The biggest change is that we highlight where you are on the leaderboard. Not everyone will be on the first page, even the first five pages, but it's still fun to be able to track your progress as you learn and level up. The top three on the leaderboard will get a trophy beside their user card throughout the collective. Employees and Recognized Members will be competing on the same leaderboard; our research showed that users appreciated seeing these users high up on the leaderboard. It meant that the organization behind the collective was actually engaged and putting something back into the site and into the community.

On the client side of things, we still wanted to provide that insights dashboard. We’d heard from users of our Stack Overflow for Teams dashboards that the information in them was great, but that they didn’t know what to do with it. At first, we tried cutting the amount of information down—location, time of day, and other pieces of data got cut. But still, clients ran into the same problem: here’s the info, now what? If my Collective is doing badly, what can I do to make it better?

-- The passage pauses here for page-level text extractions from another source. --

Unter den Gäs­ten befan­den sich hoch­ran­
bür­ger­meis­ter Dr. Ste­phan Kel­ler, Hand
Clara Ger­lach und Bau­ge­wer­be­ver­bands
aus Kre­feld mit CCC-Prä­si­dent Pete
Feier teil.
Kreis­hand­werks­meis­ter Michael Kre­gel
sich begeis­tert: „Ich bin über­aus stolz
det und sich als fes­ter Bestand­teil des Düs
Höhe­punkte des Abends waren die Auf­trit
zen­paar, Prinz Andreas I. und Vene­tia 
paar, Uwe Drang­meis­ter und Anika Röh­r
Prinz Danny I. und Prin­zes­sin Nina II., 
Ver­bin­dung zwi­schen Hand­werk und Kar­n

We were constantly prioritizing during the design of this dashboard. The deadline kept moving, so we always felt like we were up against this tight deadline and we constantly needed to prioritize over other items. Sometimes, one thing would be the most important and other times, it was something else. Constant communication, prioritization exercises, and time management were our daily lives. One of our biggest trip-ups was the amount of times that we had to go through and iterate on it. The team was split on whether to do it at all.

Just reports and metrics could help prove return on investment with clients. But we wanted something that would ensure that Collectives succeeded, so the insights dashboard evolved into Actions for you, a list of tasks that we think the collective experts should do to make the place successful. It highlights problem areas, so if a Recognized Member has a little bit of time, they know where their efforts will pay off the most. Maybe there’s a lot of unanswered questions. Maybe questions have answers, but those answers need recommendations.

Along with these highlights, we included a weekly tasks list, steps that the collective team should take every week to help their space thrive. The collective Recognized Members and Admins know exactly what they need to do—write two articles, answer ten questions—and tick off those boxes as the tasks are completed. Next week, it refreshes. It helps level set what a reasonable amount of effort looks like.

In the future, the task list may have more dynamic items supported by data, nudges to invite more Recognized Members or encourage more edits. When we tested that feature with some of the moderators and high rep users, they all really liked it and requested that we bring it to the mod review queue, which was a good confirmation we were on the right path.

Getting the dashboards up and running was one of design's biggest challenges, but it was worth it—it looks great.

And we’re just getting started

Google Cloud and the Go programming language were the first Collectives to launch and those organizations and their users are seeing the value of the work we put in. More technology providers and more features are on the way.

For example, we’re looking at the ability to pin certain content to the top of the list, perhaps as a way for the collective to promote a certain article for a limited amount of time so that everybody can see the official answer immediately. We’re also looking for ways that the organization can ask and discuss topics with their collective Members. But we want to make sure this adds value to users and it remains within the confines of the collective.These are a few of the features that will really make Collectives feel unique.

As always, we’re trying to lower the friction between technology workers and the answers that they need to get the job done. Technology companies want to be able to engage with those people directly, and Collectives gives both groups a space to interact and share knowledge.